Rewrite all the items below, substituting "Canvas size" for each occurrence of "Page size" and leaving everything else unchanged.

Supplied entries -
⟨
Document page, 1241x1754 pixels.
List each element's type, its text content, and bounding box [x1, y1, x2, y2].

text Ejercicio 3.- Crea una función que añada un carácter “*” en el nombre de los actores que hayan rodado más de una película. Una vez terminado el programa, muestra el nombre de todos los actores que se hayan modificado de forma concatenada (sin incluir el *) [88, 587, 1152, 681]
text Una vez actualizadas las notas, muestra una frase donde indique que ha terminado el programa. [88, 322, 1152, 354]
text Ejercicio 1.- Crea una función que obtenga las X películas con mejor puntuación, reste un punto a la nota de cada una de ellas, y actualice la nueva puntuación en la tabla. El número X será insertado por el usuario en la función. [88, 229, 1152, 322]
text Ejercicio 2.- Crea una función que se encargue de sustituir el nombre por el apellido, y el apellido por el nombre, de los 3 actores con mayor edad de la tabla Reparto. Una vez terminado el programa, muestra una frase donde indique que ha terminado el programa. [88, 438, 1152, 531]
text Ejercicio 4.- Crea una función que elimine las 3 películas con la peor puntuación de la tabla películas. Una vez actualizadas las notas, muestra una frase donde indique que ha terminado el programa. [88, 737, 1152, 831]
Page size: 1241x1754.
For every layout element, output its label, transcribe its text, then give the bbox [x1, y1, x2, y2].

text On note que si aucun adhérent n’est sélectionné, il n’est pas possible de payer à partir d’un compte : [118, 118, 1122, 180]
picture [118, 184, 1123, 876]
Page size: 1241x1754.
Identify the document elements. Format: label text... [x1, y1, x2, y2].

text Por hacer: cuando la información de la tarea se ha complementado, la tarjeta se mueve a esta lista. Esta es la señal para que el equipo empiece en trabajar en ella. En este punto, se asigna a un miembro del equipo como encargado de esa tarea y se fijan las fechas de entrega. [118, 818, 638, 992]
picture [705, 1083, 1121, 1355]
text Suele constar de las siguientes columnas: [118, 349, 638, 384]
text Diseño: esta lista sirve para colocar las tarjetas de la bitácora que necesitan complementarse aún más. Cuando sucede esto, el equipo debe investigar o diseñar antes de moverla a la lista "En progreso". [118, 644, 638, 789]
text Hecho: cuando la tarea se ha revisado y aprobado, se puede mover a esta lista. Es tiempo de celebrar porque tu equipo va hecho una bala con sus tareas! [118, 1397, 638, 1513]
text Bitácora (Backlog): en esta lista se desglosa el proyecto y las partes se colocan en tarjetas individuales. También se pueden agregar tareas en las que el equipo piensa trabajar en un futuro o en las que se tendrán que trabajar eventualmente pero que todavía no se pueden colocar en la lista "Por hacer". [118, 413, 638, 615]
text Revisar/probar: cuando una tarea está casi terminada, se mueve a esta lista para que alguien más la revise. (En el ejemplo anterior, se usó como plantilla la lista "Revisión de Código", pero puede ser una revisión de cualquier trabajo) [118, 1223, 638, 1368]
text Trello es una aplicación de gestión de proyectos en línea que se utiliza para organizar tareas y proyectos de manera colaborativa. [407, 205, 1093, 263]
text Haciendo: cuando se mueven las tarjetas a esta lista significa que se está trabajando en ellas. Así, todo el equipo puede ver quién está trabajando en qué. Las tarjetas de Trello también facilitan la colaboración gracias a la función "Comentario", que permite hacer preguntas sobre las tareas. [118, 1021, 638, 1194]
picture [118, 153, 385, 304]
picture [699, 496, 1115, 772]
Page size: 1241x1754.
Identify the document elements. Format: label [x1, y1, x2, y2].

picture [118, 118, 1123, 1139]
⟩
Answer -
Document page, 1241x1754 pixels.
List each element's type, its text content, and bounding box [x1, y1, x2, y2].

text Ejercicio 3.- Crea una función que añada un carácter “*” en el nombre de los actores que hayan rodado más de una película. Una vez terminado el programa, muestra el nombre de todos los actores que se hayan modificado de forma concatenada (sin incluir el *) [88, 587, 1152, 681]
text Una vez actualizadas las notas, muestra una frase donde indique que ha terminado el programa. [88, 322, 1152, 354]
text Ejercicio 1.- Crea una función que obtenga las X películas con mejor puntuación, reste un punto a la nota de cada una de ellas, y actualice la nueva puntuación en la tabla. El número X será insertado por el usuario en la función. [88, 229, 1152, 322]
text Ejercicio 2.- Crea una función que se encargue de sustituir el nombre por el apellido, y el apellido por el nombre, de los 3 actores con mayor edad de la tabla Reparto. Una vez terminado el programa, muestra una frase donde indique que ha terminado el programa. [88, 438, 1152, 531]
text Ejercicio 4.- Crea una función que elimine las 3 películas con la peor puntuación de la tabla películas. Una vez actualizadas las notas, muestra una frase donde indique que ha terminado el programa. [88, 737, 1152, 831]
Canvas size: 1241x1754.
For every layout element, output its label, transcribe its text, then give the bbox [x1, y1, x2, y2].

text On note que si aucun adhérent n’est sélectionné, il n’est pas possible de payer à partir d’un compte : [118, 118, 1122, 180]
picture [118, 184, 1123, 876]
Canvas size: 1241x1754.
Identify the document elements. Format: label text... [x1, y1, x2, y2].

text Por hacer: cuando la información de la tarea se ha complementado, la tarjeta se mueve a esta lista. Esta es la señal para que el equipo empiece en trabajar en ella. En este punto, se asigna a un miembro del equipo como encargado de esa tarea y se fijan las fechas de entrega. [118, 818, 638, 992]
picture [705, 1083, 1121, 1355]
text Suele constar de las siguientes columnas: [118, 349, 638, 384]
text Diseño: esta lista sirve para colocar las tarjetas de la bitácora que necesitan complementarse aún más. Cuando sucede esto, el equipo debe investigar o diseñar antes de moverla a la lista "En progreso". [118, 644, 638, 789]
text Hecho: cuando la tarea se ha revisado y aprobado, se puede mover a esta lista. Es tiempo de celebrar porque tu equipo va hecho una bala con sus tareas! [118, 1397, 638, 1513]
text Bitácora (Backlog): en esta lista se desglosa el proyecto y las partes se colocan en tarjetas individuales. También se pueden agregar tareas en las que el equipo piensa trabajar en un futuro o en las que se tendrán que trabajar eventualmente pero que todavía no se pueden colocar en la lista "Por hacer". [118, 413, 638, 615]
text Revisar/probar: cuando una tarea está casi terminada, se mueve a esta lista para que alguien más la revise. (En el ejemplo anterior, se usó como plantilla la lista "Revisión de Código", pero puede ser una revisión de cualquier trabajo) [118, 1223, 638, 1368]
text Trello es una aplicación de gestión de proyectos en línea que se utiliza para organizar tareas y proyectos de manera colaborativa. [407, 205, 1093, 263]
text Haciendo: cuando se mueven las tarjetas a esta lista significa que se está trabajando en ellas. Así, todo el equipo puede ver quién está trabajando en qué. Las tarjetas de Trello también facilitan la colaboración gracias a la función "Comentario", que permite hacer preguntas sobre las tareas. [118, 1021, 638, 1194]
picture [118, 153, 385, 304]
picture [699, 496, 1115, 772]
Canvas size: 1241x1754.
Identify the document elements. Format: label [x1, y1, x2, y2].

picture [118, 118, 1123, 1139]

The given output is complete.